Men’s role in declining birth rates is often overlooked, says Vincent Straub, who studies men’s health and fertility at the University of Oxford.
He’s interested in the role of “male malaise” in fertility decline – the confusion felt by young men as women become empowered in society and expectations of manhood and masculinity change.
The same issues that are causing a crisis in masculinity are also disrupting relationship patterns.
Finland has excellent data on partnerships outside of marriage, and what it shows concerns Prof Rotkirch. In the past, couples would move in together, have a child, get married and have another child. Now couples who live together will break up more often.
As well as the corrosive effect of screentime on relationships, and the pressure of competing careers, there is also a divergence in how couples see their roles in a relationship.
“We’re seeing differences in the expectations of men and women,” says Vincent Straub.
Gender roles are deterring women
Martha Bao is in her 30s and lives in Shanghai, where she works in human resources. She is part of a rapidly growing group of young Chinese women saying no to parenthood.
In 2019, 4.5% of people under 30 in China didn’t want children – two years later, that number had more than doubled to 9.5%. Those statistics don’t differentiate between women and men, but Martha says most of her female friends don't want a child while all of the men do. It's not a surprise, she says, when the burden of looking after children in China is so squarely placed on mothers.

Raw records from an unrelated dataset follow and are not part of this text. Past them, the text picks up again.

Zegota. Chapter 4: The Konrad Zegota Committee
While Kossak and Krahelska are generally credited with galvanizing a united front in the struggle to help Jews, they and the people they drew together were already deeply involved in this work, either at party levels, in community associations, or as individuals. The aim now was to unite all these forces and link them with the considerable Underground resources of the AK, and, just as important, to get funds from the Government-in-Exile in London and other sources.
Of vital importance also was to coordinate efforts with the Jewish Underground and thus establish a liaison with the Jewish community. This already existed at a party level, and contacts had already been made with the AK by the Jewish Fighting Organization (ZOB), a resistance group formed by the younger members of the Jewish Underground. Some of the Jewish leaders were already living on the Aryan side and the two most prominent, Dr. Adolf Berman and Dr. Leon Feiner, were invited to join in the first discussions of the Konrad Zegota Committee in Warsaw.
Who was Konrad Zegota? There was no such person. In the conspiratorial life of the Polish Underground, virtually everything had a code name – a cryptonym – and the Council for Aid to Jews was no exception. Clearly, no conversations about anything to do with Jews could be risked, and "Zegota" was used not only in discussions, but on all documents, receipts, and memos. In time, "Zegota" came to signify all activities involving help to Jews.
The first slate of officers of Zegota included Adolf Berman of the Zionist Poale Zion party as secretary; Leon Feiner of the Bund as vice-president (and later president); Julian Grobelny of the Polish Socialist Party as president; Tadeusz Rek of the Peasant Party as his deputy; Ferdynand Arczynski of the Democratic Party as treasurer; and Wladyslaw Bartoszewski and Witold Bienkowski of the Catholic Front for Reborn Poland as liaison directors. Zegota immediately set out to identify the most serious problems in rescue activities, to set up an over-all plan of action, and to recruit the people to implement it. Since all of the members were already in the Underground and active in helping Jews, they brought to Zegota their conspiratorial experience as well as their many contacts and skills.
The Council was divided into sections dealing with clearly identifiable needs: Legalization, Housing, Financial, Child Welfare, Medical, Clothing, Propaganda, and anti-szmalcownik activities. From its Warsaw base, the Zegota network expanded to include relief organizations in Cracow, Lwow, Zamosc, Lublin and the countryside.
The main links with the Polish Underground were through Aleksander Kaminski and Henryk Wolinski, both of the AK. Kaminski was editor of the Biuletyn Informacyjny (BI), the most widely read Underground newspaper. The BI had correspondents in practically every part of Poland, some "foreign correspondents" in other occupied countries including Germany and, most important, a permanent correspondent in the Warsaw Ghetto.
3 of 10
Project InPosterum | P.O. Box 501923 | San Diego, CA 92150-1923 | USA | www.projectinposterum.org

“I think to raise a child means taking on a lot of responsibilities and I don't want to take them on. I want to be free,” she explains.
What can be done?
Another reason for declining birth rates, Straub and Hadley point out, may be the fact that the conversation on fertility focuses almost totally on women. Any policies designed to tackle it are missing half the picture.
Straub believes we should focus on fertility as a men’s health issue and discuss the benefits of caregiving to fathers. “Only one in 100 men in the EU pause their career to look after a child, for women it’s one in three,” he says. That’s despite mountains of evidence that nurturing a child is good for men’s health.
“We need better data,” says Robin Hadley. Until we record men’s fertility, we can’t fully understand it – or the effect it has on their physical and mental health.
And the invisibility of men in fertility discussions extends beyond records. While there’s more awareness now that young women need to think about their fertility, it’s not a conversation being had among young men.
Men also have a biological clock, says Hadley, pointing to research showing that sperm declines in efficacy after 35. And that is something he thinks more young men need to understand.
So making this invisible group visible is one way of tackling social infertility. And another could be to extend the definition of parenting.
All of the researchers who commented on childlessness were keen to point out that people without children still have a vital part to play in raising them.
It's called alloparenting by behavioural ecologists, explains Anna Rotkirch. For much of our evolution, a baby had more than a dozen caregivers.
One of the childless men that Dr Hadley spoke to in his research described a family he met regularly at his local football club. For a school project, the two young boys needed a grandparent. But they had none.
He stepped in as their surrogate grandfather for three years and after that, when they saw him at football, they would say, “Hi grandad”. It felt wonderful to be acknowledged in that way, he said.
“I think most childless people actually are involved in this kind of care, it’s just invisible,” says Professor Rotkirch, “That's not seen in the birth registers, but it's really important.”